Work required
Extract every line of the records below that contains the string "upper". The match is case-sensitive.

(begin)

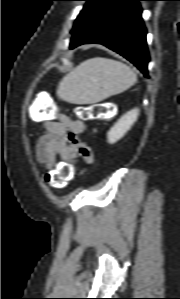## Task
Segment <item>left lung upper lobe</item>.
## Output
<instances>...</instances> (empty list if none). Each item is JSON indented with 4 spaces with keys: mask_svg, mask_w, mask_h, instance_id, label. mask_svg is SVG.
<instances>
[{
    "mask_svg": "<svg viewBox=\"0 0 180 299\" xmlns=\"http://www.w3.org/2000/svg\"><path fill=\"white\" fill-rule=\"evenodd\" d=\"M82 1H86V4L84 5L82 11L80 12L79 16L77 17L75 24L73 26V29L71 31V33L73 34L74 31L76 30V28L78 27V25L80 24L81 20L83 19L84 15L86 14V12L88 11V9L92 6V4L96 1V0H82Z\"/></svg>",
    "mask_w": 180,
    "mask_h": 299,
    "instance_id": "1",
    "label": "left lung upper lobe"
}]
</instances>
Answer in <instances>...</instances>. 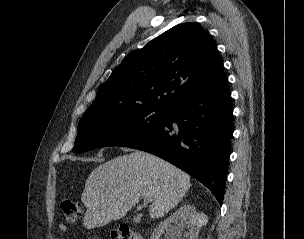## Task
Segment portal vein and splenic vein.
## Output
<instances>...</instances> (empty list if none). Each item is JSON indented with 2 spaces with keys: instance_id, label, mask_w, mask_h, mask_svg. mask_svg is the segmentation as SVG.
<instances>
[{
  "instance_id": "1",
  "label": "portal vein and splenic vein",
  "mask_w": 304,
  "mask_h": 239,
  "mask_svg": "<svg viewBox=\"0 0 304 239\" xmlns=\"http://www.w3.org/2000/svg\"><path fill=\"white\" fill-rule=\"evenodd\" d=\"M150 200L148 198H144V203H148Z\"/></svg>"
}]
</instances>
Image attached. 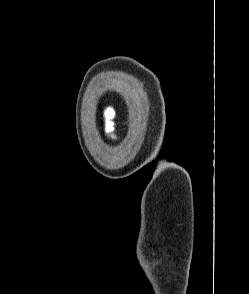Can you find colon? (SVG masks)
<instances>
[{
  "label": "colon",
  "mask_w": 249,
  "mask_h": 294,
  "mask_svg": "<svg viewBox=\"0 0 249 294\" xmlns=\"http://www.w3.org/2000/svg\"><path fill=\"white\" fill-rule=\"evenodd\" d=\"M103 116L105 121V129L106 131H109L111 127V109L107 107L103 112Z\"/></svg>",
  "instance_id": "colon-1"
}]
</instances>
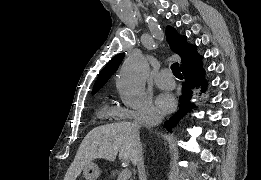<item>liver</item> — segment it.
Here are the masks:
<instances>
[{"mask_svg":"<svg viewBox=\"0 0 261 180\" xmlns=\"http://www.w3.org/2000/svg\"><path fill=\"white\" fill-rule=\"evenodd\" d=\"M133 122H116L93 128L85 136L72 166L69 168L68 180H76L87 164L96 158H104L108 162L133 160L141 148V140Z\"/></svg>","mask_w":261,"mask_h":180,"instance_id":"1","label":"liver"}]
</instances>
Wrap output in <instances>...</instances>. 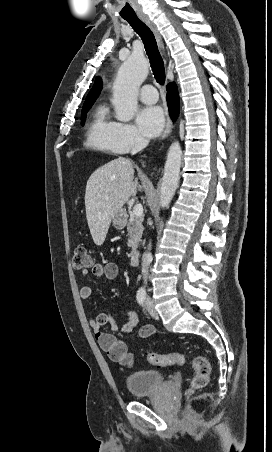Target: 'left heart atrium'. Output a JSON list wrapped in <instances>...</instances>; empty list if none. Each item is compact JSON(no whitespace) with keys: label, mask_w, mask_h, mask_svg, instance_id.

(end)

Answer in full
Segment <item>left lung upper lobe</item>.
    "label": "left lung upper lobe"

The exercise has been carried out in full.